PROBLEM DESCRIPTION:
Print exactly the lines from the one containing "left hip: (493, 757)" through the last line of the entries below; the pictures stay out of the copy.

[Start of section]

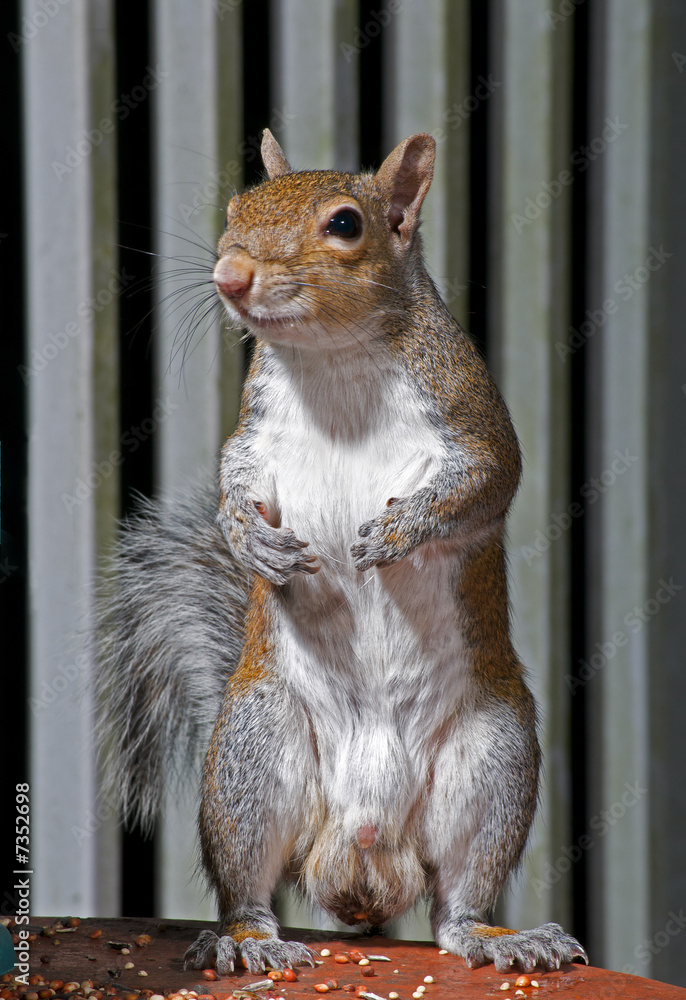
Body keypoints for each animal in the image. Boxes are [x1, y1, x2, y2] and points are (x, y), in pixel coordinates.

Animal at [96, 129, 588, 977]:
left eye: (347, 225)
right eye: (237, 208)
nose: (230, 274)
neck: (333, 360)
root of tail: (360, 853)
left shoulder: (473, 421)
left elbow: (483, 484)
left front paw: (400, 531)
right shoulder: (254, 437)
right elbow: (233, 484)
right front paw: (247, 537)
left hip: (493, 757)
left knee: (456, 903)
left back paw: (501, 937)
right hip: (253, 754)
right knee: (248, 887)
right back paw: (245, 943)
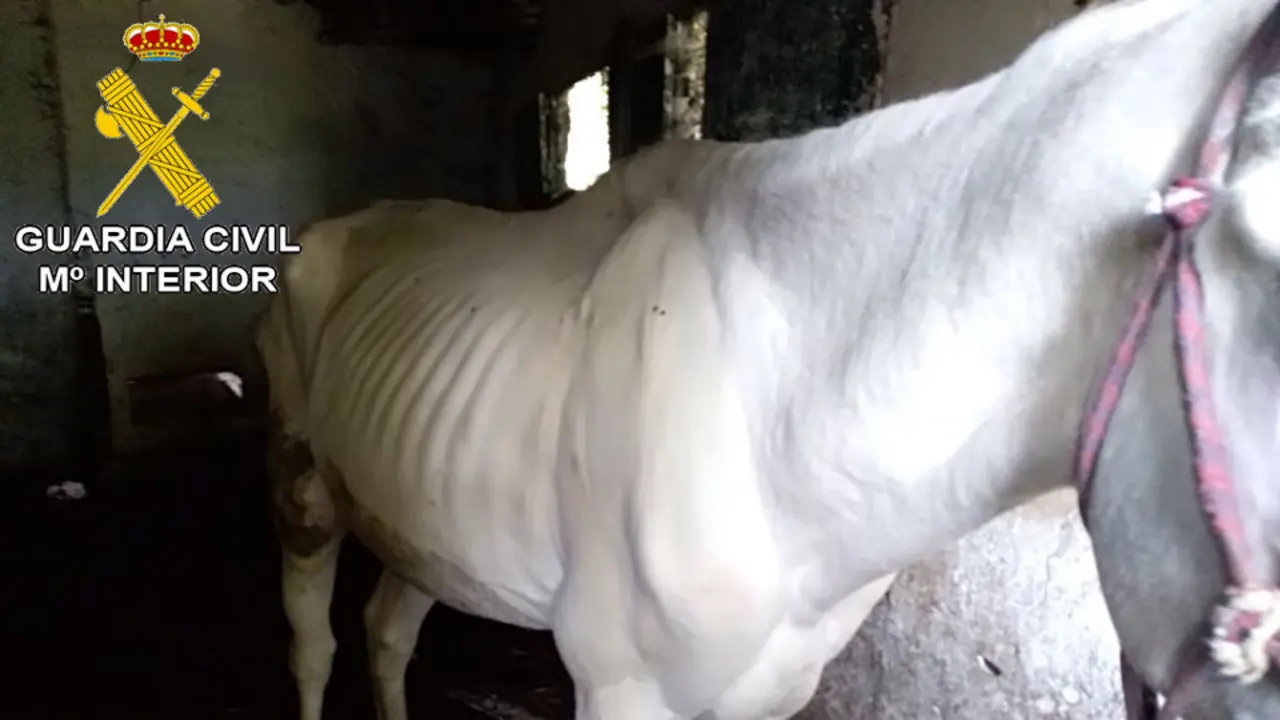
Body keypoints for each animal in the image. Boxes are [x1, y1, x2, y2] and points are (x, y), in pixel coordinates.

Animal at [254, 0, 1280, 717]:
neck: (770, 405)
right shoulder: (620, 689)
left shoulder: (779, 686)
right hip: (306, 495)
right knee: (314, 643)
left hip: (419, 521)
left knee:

[End of section]

TASK OUTPUT:
left hip: (493, 757)
left knee: (456, 903)
left back paw: (501, 937)
right hip: (253, 754)
right knee: (248, 887)
right back paw: (245, 943)
Body keypoints for each animal in the image. Boxes are [x1, y1, x2, y2] and points are (x, y), in pixel coordinates.

Animal at [254, 0, 1280, 717]:
neck: (770, 405)
right shoulder: (620, 689)
left shoulder: (779, 686)
right hip: (306, 495)
right knee: (314, 643)
left hip: (419, 521)
left knee:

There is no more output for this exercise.